Diğer yandan partinin bir grup başkanvekili, “pırıl pırıl gençler ateist oldu” gafıyla laiklik karşıtı gericilerle aynı çizgide buluşuyor. Yine aynı başkanvekili “bari belediyelerimizi koruyalım” diyerek Akşener’e yerel seçim için ittifak çağrısında bulunuyor. Yapılan çoğu açıklama partideki kimlik bunalımının özgüven sorunu olarak dışa vurduğunu gösteriyor. Atanacak genel başkan danışmanının bile eski AKP’li olmasından anlıyoruz ki CHP’nin mevcut yönetimi artık bocalıyor. Belki de kendine yeni bir rota oluşturmaktansa sabık müttefiklerinin ve hatta rakiplerinin dümen suyundan gitmeyi daha güvenli buluyor.

 Olmak ya da olmamak

 CHP, hayal kırıklığı içinde olan yüzde 48’lik seçmen kitlesiyle barışmadan yerel seçimlere girerse sandık boykotu ve tepki oyu olasılığı artacak. Bu nedenle özellikle ilericilerle, sol ve sosyalist çevrelerle işbirliği yapılması muhalif seçmen bloğunun konsolidasyonu açısından önemli. Güçlü bir işbirliği sabık müttefiklerin yerel seçim pazarlığı kozunu da elinden alır. Bu süreç sonunda siyasal ittifaklar açısından saflar çok daha belirgin hale gelebilir.
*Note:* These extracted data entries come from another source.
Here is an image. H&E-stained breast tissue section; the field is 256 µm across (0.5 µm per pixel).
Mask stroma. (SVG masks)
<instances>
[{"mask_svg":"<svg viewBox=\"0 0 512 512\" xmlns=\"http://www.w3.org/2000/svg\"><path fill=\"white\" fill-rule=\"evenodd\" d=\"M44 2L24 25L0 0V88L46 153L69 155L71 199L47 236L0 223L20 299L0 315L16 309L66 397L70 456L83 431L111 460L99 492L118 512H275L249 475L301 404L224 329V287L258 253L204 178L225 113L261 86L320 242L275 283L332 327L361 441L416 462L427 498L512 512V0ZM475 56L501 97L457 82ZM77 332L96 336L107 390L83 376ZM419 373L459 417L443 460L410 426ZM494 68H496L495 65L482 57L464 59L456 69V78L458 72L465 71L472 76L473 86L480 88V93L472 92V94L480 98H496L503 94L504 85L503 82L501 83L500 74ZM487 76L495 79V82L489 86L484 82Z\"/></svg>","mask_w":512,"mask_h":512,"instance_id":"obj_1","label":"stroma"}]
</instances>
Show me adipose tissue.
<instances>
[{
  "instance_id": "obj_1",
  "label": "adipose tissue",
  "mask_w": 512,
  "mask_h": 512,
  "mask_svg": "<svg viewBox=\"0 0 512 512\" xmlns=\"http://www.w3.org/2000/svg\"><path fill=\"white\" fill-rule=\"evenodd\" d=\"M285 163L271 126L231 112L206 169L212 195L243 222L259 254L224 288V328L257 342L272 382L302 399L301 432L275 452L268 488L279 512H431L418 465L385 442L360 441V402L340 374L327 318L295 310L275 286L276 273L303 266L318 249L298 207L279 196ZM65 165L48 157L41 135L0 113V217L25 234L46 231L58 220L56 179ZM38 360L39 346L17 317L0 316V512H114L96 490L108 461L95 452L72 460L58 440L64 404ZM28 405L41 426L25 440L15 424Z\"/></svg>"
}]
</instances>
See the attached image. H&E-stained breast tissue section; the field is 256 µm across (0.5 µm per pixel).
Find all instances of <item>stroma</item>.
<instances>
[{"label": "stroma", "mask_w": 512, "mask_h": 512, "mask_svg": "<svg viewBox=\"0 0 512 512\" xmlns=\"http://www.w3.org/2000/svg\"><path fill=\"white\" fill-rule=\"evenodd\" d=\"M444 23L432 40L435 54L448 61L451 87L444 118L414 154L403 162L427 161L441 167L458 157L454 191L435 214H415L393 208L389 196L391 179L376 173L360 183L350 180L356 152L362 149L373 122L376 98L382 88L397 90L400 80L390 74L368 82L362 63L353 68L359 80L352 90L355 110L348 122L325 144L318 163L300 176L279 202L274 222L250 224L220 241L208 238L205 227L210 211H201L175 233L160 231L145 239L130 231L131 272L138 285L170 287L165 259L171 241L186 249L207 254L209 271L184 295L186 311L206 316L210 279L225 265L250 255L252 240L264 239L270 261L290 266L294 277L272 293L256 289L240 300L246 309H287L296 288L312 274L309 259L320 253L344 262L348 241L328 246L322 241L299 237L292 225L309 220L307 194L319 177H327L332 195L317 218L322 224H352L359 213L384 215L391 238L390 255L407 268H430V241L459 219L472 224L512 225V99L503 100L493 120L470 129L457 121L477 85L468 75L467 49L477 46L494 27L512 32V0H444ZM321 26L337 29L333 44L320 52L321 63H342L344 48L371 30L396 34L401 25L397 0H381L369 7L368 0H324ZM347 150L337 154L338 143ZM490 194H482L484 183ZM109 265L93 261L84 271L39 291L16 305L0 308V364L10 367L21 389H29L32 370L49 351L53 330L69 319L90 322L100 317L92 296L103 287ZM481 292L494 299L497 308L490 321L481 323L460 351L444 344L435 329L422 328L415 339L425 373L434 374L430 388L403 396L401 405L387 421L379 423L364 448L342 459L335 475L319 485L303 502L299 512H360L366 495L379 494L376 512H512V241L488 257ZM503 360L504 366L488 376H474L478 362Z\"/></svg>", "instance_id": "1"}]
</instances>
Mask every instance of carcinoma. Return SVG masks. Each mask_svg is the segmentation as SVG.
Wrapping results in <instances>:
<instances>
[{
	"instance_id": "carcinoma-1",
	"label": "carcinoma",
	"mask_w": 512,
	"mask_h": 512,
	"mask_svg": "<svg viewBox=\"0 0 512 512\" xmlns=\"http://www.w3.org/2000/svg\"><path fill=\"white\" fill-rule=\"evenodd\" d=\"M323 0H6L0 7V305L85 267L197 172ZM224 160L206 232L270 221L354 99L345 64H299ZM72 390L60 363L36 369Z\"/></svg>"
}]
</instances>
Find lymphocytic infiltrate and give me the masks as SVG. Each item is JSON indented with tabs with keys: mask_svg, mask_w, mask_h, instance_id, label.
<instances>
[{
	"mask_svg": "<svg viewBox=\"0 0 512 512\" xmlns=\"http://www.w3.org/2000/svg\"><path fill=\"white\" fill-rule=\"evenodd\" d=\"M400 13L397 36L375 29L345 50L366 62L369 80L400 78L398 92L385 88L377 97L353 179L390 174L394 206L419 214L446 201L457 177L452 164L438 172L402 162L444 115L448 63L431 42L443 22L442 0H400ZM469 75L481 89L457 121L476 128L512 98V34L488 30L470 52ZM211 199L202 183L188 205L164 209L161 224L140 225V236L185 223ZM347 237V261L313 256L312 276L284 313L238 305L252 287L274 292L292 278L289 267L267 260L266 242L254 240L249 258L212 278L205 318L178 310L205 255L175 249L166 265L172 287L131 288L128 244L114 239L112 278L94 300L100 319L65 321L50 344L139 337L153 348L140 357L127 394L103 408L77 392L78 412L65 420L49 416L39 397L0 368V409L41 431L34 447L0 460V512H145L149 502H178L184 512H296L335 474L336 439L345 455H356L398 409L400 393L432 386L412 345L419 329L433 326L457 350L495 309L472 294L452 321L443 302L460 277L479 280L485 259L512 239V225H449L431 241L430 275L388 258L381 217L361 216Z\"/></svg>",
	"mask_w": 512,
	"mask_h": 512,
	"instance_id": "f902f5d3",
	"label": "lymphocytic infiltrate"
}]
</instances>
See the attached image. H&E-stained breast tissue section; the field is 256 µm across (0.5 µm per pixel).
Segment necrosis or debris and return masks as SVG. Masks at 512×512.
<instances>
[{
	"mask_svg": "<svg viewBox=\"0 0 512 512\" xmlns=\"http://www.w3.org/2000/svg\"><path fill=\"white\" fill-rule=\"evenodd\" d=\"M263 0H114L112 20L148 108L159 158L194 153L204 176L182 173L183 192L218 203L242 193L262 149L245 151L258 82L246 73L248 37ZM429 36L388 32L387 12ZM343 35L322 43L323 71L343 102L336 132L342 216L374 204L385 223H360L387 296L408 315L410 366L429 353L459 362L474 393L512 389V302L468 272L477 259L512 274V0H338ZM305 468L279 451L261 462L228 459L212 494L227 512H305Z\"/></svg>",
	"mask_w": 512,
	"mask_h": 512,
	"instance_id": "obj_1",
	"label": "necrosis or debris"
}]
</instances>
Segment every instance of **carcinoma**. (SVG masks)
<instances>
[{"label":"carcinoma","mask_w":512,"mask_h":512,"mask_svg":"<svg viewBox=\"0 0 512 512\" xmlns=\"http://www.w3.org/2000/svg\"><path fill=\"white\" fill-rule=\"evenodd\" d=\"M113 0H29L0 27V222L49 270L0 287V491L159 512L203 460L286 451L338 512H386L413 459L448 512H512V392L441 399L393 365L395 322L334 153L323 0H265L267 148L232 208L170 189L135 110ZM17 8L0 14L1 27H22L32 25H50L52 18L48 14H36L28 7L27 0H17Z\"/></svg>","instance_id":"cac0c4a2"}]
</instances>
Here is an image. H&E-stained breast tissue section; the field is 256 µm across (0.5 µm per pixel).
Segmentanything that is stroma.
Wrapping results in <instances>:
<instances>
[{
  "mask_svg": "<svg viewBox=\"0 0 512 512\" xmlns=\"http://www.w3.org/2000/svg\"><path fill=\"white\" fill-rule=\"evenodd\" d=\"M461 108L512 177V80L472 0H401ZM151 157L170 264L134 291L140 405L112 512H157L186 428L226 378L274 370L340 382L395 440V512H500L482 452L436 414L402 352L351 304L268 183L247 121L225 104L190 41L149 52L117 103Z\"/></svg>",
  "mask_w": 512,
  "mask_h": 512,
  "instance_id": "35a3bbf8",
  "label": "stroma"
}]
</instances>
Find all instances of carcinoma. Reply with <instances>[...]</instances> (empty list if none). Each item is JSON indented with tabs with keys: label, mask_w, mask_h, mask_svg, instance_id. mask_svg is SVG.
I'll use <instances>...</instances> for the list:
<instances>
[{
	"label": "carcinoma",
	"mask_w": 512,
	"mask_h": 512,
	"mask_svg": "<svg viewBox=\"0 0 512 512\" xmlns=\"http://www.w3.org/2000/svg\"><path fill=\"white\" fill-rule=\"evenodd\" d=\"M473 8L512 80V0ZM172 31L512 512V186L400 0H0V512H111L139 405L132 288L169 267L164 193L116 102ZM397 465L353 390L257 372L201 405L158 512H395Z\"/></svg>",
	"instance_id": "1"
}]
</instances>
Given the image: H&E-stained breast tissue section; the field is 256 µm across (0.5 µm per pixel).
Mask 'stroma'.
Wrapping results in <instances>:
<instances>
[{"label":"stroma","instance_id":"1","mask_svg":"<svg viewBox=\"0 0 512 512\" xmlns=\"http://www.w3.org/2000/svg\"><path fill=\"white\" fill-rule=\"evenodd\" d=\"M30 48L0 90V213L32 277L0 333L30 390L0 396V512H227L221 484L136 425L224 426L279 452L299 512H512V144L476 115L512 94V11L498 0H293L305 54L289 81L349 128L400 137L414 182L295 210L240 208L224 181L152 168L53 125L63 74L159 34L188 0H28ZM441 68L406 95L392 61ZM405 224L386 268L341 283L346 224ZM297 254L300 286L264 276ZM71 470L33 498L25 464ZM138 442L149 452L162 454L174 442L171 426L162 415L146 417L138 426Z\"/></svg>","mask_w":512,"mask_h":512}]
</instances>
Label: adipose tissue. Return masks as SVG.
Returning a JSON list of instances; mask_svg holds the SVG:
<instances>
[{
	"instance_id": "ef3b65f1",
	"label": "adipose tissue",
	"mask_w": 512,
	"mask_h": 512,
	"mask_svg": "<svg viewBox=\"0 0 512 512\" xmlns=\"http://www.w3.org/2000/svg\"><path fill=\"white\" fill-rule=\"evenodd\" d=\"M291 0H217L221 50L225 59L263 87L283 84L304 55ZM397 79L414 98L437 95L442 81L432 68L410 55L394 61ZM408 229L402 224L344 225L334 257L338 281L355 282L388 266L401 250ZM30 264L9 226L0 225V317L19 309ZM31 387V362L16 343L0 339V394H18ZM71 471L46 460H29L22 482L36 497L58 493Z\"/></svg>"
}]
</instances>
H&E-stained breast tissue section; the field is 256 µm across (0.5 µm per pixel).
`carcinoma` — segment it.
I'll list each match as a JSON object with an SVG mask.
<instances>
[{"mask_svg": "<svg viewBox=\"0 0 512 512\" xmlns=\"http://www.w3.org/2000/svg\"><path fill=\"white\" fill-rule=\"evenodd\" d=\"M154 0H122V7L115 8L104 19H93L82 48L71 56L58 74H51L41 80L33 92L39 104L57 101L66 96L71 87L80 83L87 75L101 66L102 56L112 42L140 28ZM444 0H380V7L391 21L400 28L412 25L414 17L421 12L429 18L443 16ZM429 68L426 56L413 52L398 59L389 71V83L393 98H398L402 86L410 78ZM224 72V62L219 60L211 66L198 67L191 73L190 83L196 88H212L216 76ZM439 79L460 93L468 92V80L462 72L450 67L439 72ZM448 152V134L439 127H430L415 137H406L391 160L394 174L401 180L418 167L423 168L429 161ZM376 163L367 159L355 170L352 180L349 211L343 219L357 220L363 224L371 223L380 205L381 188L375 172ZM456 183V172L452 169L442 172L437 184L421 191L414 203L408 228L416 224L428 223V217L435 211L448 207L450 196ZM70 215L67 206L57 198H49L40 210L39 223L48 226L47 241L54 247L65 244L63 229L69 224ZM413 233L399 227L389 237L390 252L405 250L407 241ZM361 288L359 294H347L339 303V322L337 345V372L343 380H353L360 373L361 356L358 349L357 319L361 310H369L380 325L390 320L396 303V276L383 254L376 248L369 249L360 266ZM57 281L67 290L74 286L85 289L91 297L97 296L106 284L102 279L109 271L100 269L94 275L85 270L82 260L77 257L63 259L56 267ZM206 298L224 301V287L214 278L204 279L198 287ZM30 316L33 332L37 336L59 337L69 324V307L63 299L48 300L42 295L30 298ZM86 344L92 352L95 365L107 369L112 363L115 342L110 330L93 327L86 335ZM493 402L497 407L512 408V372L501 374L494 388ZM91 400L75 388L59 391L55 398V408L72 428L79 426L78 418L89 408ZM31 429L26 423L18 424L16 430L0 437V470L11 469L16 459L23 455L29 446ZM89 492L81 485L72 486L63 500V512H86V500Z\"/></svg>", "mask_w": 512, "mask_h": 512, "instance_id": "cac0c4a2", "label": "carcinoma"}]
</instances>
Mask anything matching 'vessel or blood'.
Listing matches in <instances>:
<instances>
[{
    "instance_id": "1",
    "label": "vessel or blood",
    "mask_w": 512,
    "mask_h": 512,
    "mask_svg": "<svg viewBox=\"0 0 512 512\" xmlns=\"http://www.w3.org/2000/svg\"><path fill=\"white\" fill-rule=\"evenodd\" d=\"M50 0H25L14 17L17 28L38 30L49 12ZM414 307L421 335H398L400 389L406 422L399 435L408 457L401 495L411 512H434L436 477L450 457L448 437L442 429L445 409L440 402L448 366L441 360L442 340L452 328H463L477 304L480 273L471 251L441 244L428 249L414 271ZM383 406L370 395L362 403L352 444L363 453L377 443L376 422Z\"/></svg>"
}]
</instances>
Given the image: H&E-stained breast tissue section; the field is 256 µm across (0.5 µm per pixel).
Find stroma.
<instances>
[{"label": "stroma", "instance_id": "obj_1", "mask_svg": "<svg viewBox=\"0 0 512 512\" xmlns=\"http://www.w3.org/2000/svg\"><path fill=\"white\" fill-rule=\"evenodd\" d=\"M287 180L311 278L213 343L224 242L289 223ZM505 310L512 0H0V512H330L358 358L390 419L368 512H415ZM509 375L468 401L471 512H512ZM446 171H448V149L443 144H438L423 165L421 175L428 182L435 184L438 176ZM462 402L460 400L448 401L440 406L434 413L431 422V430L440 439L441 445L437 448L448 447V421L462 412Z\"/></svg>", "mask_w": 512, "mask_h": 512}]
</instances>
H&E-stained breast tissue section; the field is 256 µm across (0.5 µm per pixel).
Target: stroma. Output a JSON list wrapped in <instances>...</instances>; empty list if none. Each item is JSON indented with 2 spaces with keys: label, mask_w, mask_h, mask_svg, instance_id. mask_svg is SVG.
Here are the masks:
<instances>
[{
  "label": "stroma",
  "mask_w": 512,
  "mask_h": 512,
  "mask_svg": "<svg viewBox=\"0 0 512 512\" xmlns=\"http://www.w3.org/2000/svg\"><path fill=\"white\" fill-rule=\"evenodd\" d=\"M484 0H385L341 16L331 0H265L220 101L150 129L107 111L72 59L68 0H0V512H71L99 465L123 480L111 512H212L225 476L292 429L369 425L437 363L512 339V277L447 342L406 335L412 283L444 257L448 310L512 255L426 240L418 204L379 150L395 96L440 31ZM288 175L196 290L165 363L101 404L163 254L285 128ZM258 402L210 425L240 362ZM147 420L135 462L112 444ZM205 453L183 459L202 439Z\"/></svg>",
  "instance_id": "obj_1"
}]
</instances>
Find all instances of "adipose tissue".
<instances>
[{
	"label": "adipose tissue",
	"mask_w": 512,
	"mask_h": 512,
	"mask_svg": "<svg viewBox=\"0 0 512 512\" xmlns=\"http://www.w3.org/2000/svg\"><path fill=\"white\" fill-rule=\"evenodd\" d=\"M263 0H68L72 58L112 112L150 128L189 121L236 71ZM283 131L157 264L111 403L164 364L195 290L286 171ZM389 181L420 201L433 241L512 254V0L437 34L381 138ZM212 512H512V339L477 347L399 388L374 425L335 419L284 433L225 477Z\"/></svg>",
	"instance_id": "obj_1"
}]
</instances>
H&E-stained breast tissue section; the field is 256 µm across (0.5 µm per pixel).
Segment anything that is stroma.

Safların belirginleşmesi düzen karşıtı sola da siyaset alanını genişletme olanağı verir.

Bundan böyle muhalefet, gündelik siyasetin boş söylem sarmalına girmeden planlı ve sürdürülebilir eylemlilik içinde olmak zorunda. Küskün seçmen kitlesi mecliste ve meclis dışında farklı ve işlevsel mücadele yöntemleri deneyen bir muhalefet görürse yeniden umutlanabilir.

CHP yönetimi, Tarkan’ın eski bir şarkısında geçen “başkası olma, kendin ol…” uyarısına kulak tıkamaya devam ederse siyaseten uçuruma sürüklenmeyi göze alıyor demektir.